Embora a Retratos não tenha me entrevistado, estou entre esses 82% de brasileiros e brasileiras que preferem ler em casa. Numa palafita ou numa mansão à filhote de bozo, numa rede ou numa poltrona chique, simplesmente creio que preferiria ler sob o telhado onde moro. Nenhum outro espaço me faz sentir tão entregue a uma leitura e a um livro. E não me refiro a uma entrega lassa, preguiçosa, mas àquela entrega dedicada e ativa dos que estudam, dos que procuram, dos que desejam. Isso, é claro, não descarta a delícia dos momentos de leitura descompromissada e morosa, com sonequinha no meio.

Sob meu telhado velho, me livro um pouco do mundo e de seus chamamentos inconvenientes, que me atropelam constantemente. Não vou, no entanto, provocar que se pense no alheamento, na leitura como fuga, coisa que ela pode ser, mas não só, e nem sempre, e quase nunca.
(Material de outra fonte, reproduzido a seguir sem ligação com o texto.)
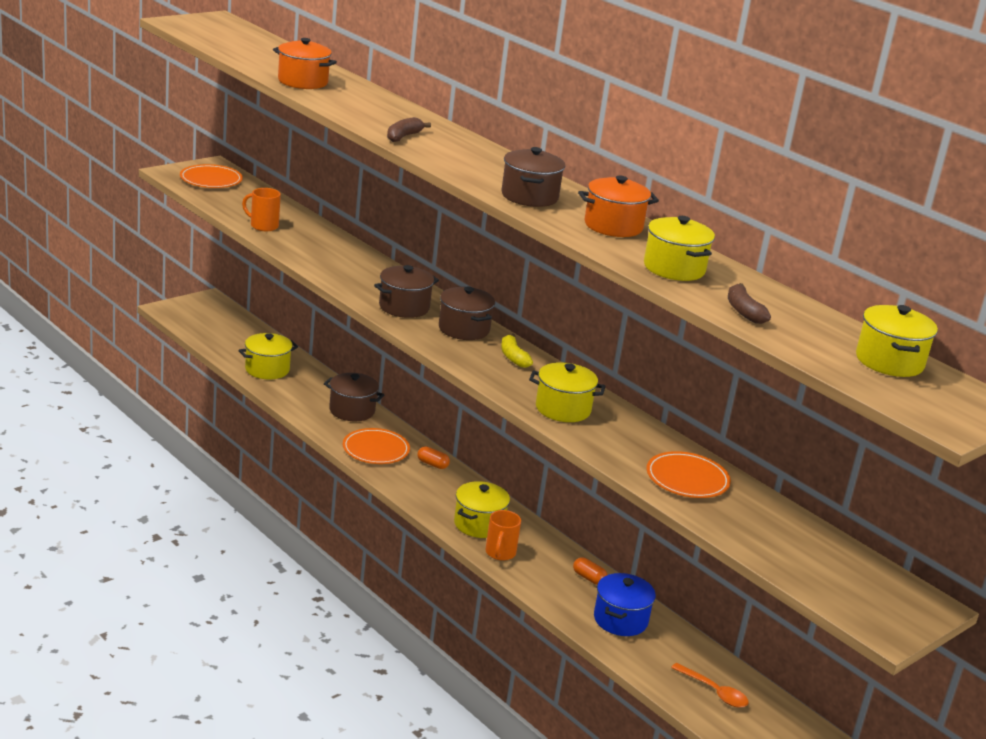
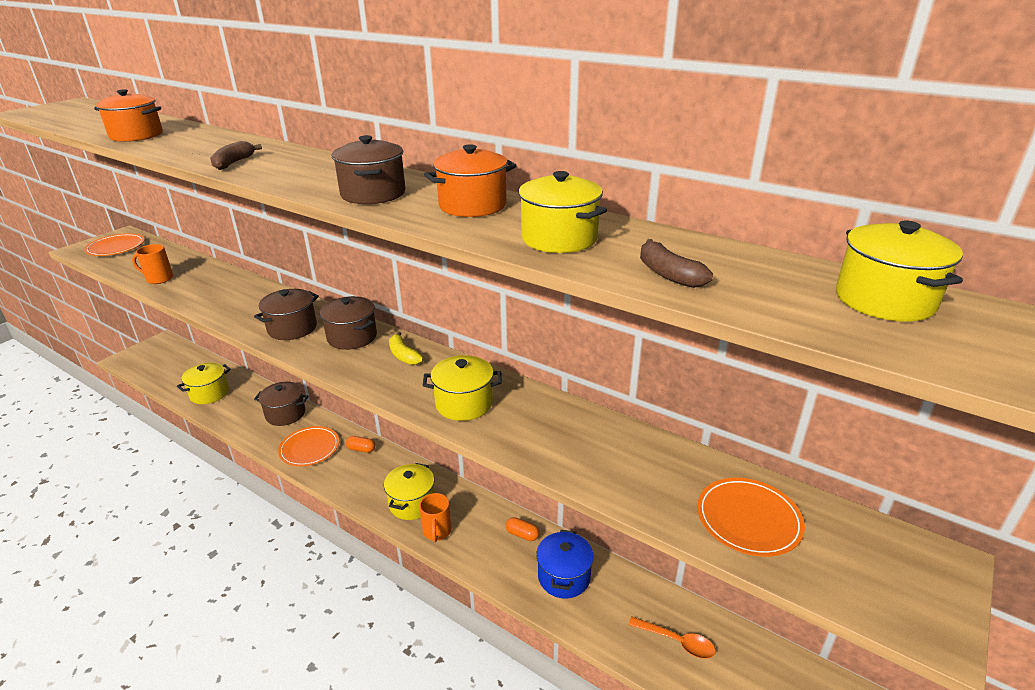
camera: 10 degrees left, 5 degrees up
orange plate [646,451,731,498] -> orange plate moved to [697,478,805,557]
Penso na leitura como uma espécie de preparação, recuo estratégico, pausa para respirar, mas também para buscar o conhecimento e o conselho que me preparará para a atuação, para o enfrentamento de questões como a própria leitura e sua escassez, suas dificuldades de alcance, de acesso; a leitura e a educação pública; a leitura e seus eternos devires; a leitura e seus potenciais que não deslancham; a leitura-promessa, que quero, profissionalmente, que seja, para muitos e muitas, uma realização concreta: leitura-em-ação.

Ana Elisa Ribeiro

Nasceu em Belo Horizonte (MG), em 1975. É autora de livros de poesia, conto e crônica, infantis e juvenis, tendo estreado com um volume de poemas em 1997. Teve colunas fixas em algumas revistas desde 2003 e publicou quatro livros de crônicas reunidas: Chicletes, Lambidinha & outras crônicas (Escribas, 2012), Meus segredos com Capitu (Escribas, 2013, semifinalista Portugal Telecom), Doida pra escrever (Moinhos, 2021) e Nossa língua & outras encrencas (Parábola, 2023). É professora da rede federal de ensino e pesquisadora das mulheres na edição.